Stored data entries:
== Segment start ==

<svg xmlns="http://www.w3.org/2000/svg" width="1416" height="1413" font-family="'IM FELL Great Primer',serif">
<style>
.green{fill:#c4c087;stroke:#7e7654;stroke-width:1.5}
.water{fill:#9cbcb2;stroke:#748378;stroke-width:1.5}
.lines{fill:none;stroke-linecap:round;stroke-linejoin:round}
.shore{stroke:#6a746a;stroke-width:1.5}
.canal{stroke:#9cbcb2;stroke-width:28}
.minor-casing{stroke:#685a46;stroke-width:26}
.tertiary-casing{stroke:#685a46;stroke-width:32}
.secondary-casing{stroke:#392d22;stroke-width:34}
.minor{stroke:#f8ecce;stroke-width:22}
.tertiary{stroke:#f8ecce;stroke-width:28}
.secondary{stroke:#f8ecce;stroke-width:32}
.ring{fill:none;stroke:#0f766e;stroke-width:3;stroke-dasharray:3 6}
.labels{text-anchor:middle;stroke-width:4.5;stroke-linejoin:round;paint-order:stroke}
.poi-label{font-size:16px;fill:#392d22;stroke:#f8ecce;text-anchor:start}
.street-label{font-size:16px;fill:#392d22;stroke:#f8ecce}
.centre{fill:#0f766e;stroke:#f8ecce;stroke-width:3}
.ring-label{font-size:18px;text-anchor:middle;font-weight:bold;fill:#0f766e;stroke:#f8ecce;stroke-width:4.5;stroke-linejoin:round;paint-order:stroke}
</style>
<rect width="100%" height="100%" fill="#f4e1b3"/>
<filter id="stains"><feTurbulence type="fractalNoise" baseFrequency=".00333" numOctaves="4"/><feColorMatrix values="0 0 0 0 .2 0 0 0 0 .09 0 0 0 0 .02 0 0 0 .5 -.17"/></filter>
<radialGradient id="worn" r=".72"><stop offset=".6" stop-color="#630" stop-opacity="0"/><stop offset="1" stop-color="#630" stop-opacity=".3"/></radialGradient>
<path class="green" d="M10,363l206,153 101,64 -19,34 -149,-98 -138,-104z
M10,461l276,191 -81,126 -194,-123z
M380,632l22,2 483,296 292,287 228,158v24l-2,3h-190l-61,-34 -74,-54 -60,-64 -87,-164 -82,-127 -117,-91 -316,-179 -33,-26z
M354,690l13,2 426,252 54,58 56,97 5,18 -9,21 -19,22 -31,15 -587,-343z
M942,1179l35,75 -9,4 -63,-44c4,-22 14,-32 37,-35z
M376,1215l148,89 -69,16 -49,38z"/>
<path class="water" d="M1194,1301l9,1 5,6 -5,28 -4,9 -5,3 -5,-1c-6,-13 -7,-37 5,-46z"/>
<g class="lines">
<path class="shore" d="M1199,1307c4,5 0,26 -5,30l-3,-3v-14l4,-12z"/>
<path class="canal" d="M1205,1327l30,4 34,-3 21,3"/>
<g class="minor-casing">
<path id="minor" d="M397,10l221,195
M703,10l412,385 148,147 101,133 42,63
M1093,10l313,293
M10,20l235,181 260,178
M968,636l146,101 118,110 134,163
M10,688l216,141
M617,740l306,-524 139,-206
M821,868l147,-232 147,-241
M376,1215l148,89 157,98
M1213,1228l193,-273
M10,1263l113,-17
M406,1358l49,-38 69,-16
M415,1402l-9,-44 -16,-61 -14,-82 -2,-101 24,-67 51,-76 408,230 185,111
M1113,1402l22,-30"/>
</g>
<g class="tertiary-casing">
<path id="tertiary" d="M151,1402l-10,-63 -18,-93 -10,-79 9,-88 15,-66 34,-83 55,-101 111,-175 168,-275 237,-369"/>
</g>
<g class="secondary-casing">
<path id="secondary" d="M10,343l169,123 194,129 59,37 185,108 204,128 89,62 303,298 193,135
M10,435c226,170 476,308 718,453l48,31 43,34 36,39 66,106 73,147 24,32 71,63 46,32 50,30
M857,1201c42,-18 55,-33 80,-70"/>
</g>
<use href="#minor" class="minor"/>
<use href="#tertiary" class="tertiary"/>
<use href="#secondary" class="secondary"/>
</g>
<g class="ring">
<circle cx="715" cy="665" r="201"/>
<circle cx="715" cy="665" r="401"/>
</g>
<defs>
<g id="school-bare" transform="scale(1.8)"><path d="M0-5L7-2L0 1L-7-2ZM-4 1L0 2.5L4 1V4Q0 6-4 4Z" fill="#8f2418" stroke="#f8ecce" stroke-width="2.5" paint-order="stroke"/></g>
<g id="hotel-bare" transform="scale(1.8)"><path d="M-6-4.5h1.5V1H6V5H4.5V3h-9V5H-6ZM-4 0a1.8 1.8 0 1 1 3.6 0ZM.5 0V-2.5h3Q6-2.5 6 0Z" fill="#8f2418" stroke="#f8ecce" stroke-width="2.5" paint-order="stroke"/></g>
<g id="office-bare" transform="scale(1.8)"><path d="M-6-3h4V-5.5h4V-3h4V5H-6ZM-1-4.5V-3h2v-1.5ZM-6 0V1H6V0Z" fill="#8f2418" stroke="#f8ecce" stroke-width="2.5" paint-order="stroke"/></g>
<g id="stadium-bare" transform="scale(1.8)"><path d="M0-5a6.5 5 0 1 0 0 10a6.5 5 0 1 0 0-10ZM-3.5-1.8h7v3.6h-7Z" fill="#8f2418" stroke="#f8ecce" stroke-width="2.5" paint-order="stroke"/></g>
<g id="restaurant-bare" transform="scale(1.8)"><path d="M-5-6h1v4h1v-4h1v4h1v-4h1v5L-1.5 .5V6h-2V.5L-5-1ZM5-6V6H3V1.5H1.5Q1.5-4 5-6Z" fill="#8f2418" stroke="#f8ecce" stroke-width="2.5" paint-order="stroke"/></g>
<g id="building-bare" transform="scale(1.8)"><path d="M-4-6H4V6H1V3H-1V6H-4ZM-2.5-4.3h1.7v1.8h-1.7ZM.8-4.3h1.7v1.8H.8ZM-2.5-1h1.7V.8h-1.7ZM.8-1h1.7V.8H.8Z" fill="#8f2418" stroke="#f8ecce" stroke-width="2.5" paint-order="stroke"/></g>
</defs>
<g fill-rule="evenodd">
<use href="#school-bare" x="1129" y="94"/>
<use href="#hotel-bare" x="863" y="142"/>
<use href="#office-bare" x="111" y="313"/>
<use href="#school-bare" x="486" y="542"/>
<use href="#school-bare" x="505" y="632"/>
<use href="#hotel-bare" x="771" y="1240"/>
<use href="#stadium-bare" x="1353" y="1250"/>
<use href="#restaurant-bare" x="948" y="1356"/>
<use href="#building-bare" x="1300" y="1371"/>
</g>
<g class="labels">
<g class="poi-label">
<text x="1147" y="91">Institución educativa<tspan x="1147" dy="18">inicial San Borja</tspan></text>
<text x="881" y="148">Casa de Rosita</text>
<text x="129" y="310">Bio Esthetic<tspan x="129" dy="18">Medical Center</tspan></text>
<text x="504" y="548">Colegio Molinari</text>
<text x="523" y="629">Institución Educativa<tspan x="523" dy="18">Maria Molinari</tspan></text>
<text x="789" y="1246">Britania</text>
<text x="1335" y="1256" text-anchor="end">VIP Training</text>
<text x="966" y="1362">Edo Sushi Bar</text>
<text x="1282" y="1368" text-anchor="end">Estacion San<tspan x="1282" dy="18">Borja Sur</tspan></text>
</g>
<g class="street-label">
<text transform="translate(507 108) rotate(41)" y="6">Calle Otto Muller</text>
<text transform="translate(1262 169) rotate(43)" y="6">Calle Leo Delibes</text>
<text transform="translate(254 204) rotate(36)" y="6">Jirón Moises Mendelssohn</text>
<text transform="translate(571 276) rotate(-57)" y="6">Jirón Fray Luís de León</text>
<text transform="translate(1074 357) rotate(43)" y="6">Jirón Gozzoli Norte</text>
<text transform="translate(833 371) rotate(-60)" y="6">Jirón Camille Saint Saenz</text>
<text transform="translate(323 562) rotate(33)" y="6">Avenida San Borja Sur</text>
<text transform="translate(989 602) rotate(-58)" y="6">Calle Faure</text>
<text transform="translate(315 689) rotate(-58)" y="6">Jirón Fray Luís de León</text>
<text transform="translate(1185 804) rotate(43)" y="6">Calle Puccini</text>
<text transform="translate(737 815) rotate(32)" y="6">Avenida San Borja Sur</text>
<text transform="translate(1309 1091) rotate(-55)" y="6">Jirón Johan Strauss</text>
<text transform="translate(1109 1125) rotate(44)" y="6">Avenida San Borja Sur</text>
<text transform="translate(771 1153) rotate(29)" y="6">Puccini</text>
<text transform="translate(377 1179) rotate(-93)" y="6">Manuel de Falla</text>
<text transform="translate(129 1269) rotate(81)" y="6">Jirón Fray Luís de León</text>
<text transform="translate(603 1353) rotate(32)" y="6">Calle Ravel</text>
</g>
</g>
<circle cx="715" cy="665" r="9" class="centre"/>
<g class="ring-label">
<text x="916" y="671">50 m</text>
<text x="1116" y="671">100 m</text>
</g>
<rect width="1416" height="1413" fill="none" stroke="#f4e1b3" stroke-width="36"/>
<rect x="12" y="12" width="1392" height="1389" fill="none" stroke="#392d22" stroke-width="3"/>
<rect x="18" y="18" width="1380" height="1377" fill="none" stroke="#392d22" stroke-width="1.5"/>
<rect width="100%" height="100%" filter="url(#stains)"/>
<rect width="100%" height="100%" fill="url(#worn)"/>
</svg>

== Segment end ==
== Segment start ==

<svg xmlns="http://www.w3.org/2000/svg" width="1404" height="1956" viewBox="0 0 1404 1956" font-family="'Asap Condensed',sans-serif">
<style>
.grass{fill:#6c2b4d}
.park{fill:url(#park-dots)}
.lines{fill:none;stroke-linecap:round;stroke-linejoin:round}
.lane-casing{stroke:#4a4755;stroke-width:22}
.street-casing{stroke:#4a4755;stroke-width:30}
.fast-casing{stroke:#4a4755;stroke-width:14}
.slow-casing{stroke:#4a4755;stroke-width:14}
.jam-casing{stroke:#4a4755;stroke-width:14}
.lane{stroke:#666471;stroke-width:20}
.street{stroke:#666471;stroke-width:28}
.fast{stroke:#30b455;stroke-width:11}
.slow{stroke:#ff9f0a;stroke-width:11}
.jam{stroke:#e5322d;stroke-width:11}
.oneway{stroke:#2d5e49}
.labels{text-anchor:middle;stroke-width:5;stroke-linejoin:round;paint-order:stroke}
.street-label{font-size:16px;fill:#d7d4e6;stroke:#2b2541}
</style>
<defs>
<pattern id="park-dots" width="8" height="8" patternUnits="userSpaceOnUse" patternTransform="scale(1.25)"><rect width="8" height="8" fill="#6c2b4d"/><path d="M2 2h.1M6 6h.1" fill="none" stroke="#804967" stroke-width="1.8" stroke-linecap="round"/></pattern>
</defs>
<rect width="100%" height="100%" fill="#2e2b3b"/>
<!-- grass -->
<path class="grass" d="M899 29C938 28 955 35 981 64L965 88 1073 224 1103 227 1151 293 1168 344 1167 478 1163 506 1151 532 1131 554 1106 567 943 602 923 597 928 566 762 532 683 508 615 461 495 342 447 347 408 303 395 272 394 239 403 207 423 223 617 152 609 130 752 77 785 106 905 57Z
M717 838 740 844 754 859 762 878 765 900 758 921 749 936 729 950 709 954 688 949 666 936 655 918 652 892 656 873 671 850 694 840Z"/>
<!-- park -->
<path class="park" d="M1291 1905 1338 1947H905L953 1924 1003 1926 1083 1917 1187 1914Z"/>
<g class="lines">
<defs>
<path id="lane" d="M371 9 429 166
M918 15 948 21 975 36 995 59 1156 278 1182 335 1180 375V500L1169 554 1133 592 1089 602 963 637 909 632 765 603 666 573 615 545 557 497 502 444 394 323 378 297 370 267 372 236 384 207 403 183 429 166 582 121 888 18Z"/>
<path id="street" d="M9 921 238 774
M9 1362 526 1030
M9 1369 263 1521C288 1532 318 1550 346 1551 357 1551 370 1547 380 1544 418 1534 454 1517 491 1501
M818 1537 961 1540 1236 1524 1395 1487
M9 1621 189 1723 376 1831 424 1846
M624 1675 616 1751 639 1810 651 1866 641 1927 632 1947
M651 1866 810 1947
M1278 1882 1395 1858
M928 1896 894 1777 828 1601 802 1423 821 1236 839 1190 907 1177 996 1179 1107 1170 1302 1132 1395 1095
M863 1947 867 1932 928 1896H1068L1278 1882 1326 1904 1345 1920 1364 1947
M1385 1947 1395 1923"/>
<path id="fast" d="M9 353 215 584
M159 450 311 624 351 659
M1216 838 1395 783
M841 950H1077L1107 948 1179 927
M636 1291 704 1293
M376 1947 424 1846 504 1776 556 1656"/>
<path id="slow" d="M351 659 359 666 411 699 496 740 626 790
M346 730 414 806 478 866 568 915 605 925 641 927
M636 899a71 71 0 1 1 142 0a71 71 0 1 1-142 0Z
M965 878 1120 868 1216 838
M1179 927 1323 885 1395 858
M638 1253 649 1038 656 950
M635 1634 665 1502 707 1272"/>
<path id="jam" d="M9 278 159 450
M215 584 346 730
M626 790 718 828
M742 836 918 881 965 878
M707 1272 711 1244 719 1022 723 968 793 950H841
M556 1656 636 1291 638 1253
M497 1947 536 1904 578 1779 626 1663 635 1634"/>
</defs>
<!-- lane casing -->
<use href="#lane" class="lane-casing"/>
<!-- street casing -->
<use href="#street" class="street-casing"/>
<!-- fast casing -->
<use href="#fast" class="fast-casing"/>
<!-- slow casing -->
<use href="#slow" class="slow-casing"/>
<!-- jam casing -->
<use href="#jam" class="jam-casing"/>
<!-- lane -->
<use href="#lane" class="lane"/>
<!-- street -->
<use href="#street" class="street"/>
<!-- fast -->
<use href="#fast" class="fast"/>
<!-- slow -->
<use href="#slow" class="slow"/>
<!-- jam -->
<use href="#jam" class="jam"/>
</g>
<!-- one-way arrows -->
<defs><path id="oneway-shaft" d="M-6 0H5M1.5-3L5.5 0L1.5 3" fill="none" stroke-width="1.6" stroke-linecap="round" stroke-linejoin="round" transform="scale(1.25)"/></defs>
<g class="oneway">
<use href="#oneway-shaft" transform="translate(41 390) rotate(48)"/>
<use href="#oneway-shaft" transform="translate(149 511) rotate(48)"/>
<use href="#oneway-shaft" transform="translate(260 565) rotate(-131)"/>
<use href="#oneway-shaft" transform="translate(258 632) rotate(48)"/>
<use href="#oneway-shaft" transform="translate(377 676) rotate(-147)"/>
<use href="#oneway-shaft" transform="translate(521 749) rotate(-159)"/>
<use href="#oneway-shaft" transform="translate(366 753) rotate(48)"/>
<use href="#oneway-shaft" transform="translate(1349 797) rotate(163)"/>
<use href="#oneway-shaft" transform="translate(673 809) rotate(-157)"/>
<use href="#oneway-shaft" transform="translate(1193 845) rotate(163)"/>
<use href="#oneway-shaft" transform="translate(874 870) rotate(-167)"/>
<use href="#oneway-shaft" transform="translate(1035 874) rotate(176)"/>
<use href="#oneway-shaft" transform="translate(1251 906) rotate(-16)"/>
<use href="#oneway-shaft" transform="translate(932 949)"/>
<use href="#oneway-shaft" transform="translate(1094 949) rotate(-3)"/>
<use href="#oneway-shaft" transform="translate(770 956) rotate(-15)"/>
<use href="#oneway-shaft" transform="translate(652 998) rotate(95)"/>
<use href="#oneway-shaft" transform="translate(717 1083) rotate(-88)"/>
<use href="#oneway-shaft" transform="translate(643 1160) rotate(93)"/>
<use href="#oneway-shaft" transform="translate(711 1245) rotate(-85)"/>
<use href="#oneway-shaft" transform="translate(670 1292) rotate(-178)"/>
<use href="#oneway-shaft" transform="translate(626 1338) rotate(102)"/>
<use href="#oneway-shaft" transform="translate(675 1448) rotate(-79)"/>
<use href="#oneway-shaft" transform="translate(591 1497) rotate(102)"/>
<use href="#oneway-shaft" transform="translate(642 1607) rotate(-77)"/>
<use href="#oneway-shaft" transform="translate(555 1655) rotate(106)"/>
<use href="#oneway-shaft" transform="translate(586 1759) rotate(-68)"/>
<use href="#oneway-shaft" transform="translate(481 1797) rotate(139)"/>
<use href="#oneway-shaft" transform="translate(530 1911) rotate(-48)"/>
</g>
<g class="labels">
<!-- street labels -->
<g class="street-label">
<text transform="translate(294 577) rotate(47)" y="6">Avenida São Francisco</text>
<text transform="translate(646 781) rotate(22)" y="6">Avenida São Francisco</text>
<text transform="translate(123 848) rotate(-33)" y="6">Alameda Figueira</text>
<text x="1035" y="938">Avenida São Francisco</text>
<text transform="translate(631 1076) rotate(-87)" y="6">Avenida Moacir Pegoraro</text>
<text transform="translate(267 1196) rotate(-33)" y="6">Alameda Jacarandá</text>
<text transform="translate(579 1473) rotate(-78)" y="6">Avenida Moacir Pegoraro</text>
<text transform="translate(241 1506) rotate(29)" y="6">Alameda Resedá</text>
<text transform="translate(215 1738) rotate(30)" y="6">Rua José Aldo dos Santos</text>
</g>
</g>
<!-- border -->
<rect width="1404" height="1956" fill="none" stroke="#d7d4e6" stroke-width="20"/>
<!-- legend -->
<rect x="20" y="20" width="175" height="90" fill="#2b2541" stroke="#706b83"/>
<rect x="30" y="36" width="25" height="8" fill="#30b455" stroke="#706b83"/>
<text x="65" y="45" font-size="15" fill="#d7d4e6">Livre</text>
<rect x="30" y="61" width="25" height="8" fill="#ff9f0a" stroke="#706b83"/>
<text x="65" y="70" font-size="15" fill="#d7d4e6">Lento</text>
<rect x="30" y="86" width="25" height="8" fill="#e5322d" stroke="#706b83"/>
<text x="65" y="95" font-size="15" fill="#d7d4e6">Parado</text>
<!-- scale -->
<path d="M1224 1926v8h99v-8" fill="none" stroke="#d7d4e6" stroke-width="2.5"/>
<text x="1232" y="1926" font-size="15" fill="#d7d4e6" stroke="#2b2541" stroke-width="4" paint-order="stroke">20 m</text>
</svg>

== Segment end ==
== Segment start ==

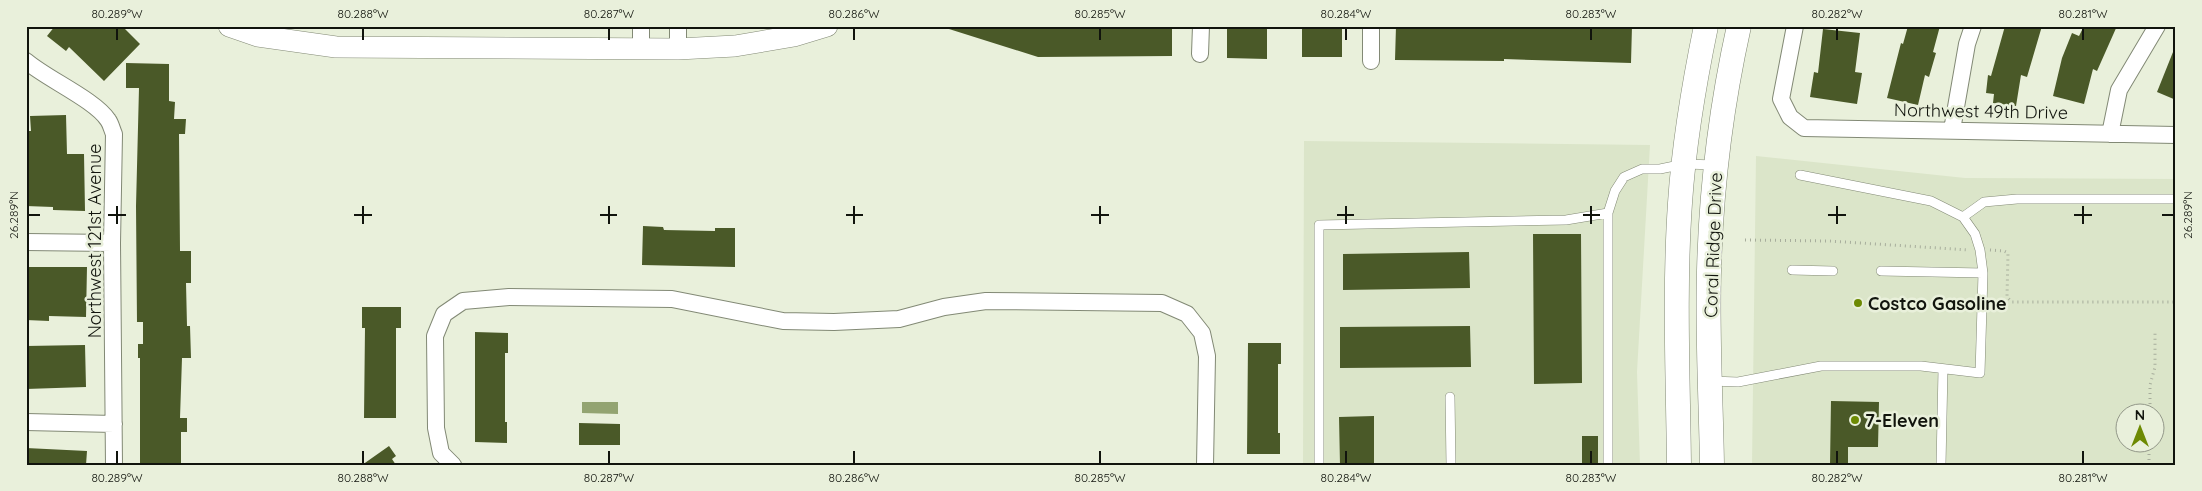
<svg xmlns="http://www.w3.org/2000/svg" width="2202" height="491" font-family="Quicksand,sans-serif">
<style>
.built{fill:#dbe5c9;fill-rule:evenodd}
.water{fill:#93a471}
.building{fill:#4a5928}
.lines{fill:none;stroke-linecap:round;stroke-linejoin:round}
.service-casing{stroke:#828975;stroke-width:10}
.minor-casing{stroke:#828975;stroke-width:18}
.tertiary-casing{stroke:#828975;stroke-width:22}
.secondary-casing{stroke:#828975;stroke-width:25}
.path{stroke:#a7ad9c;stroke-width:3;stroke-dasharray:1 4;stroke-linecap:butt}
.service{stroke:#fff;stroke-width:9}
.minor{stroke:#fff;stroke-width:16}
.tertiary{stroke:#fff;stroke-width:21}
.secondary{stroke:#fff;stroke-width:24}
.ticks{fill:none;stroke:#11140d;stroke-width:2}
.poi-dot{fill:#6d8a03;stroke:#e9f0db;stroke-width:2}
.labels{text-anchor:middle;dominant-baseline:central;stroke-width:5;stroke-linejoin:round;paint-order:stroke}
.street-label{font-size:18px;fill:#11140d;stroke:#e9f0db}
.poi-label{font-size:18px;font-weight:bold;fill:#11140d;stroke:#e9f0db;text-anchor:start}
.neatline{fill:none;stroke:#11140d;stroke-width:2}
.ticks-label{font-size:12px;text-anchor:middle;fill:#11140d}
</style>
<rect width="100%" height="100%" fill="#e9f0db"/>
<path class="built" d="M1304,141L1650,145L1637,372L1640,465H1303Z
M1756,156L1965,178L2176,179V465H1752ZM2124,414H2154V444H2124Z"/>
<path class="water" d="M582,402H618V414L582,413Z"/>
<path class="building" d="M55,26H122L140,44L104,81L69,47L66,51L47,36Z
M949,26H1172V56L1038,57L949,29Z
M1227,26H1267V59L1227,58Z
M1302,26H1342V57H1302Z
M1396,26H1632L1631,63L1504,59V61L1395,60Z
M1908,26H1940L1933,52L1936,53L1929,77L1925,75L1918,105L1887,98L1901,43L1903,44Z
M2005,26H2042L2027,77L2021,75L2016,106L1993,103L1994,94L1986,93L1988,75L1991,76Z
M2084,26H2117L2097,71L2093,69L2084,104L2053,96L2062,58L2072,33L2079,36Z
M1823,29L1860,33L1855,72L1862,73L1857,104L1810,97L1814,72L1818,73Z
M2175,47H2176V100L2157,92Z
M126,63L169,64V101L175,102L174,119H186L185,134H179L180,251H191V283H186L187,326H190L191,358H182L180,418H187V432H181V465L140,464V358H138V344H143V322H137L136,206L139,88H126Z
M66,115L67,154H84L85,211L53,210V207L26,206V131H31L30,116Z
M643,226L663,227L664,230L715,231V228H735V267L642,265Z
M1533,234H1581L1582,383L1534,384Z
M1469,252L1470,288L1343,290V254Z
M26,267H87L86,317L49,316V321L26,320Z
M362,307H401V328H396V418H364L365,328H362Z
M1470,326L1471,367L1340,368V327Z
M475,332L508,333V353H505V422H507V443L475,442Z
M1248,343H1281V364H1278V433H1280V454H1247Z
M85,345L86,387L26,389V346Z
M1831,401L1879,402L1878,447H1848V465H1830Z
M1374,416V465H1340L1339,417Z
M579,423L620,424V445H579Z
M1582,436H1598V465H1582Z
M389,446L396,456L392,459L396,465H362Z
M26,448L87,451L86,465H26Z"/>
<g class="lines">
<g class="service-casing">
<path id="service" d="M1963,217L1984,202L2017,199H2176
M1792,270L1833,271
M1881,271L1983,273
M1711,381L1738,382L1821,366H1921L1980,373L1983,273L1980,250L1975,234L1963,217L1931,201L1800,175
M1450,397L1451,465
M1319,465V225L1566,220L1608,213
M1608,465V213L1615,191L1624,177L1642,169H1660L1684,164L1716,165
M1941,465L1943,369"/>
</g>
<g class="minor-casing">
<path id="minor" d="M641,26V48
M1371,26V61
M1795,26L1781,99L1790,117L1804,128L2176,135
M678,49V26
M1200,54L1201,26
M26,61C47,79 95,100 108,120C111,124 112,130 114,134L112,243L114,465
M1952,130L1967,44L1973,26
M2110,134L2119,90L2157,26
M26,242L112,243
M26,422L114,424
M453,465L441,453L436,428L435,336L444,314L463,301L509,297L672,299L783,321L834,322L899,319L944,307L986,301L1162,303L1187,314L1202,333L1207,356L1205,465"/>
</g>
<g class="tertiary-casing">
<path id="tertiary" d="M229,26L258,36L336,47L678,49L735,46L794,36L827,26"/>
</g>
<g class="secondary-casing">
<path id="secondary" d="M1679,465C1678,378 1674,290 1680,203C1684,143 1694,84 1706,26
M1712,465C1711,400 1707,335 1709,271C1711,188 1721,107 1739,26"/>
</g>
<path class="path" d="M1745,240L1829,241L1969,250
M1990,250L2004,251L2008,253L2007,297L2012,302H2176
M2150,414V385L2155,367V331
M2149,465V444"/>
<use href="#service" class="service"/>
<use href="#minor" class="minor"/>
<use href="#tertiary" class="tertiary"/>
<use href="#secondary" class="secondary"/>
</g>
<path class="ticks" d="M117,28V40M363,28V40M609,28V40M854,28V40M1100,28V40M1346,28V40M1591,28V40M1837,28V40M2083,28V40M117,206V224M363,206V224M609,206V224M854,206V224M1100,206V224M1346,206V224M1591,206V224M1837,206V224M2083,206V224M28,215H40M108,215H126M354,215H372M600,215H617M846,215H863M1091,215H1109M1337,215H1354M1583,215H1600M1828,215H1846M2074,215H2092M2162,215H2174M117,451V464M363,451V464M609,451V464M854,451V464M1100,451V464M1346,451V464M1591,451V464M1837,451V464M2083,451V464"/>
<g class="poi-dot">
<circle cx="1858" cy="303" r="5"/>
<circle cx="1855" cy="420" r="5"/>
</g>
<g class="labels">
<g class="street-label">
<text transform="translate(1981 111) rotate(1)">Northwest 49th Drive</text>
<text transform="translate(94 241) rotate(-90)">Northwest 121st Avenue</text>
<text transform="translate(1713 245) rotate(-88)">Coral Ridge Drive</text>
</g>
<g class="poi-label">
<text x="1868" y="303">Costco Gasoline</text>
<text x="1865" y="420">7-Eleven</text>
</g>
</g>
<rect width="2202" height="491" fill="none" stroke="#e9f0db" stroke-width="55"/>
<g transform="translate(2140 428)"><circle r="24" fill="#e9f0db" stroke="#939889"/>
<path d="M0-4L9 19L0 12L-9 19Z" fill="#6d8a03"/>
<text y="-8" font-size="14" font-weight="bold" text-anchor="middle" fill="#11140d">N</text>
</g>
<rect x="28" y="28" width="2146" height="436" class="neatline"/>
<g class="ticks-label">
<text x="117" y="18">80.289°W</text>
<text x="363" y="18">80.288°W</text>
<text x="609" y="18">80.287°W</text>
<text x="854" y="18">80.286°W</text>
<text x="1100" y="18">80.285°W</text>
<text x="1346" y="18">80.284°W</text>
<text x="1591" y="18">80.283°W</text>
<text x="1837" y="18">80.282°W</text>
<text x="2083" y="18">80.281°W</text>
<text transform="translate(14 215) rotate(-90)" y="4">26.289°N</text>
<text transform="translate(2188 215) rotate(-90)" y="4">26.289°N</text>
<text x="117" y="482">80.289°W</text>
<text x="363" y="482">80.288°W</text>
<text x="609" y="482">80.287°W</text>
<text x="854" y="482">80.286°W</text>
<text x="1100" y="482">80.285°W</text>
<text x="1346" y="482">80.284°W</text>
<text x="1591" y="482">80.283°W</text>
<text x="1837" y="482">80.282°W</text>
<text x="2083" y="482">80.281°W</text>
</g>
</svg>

== Segment end ==

_Work instruction:_
Find the lines above with the word "worn". Copy them out.

_Result for this task:_
<radialGradient id="worn" r=".72"><stop offset=".6" stop-color="#630" stop-opacity="0"/><stop offset="1" stop-color="#630" stop-opacity=".3"/></radialGradient>
<rect width="100%" height="100%" fill="url(#worn)"/>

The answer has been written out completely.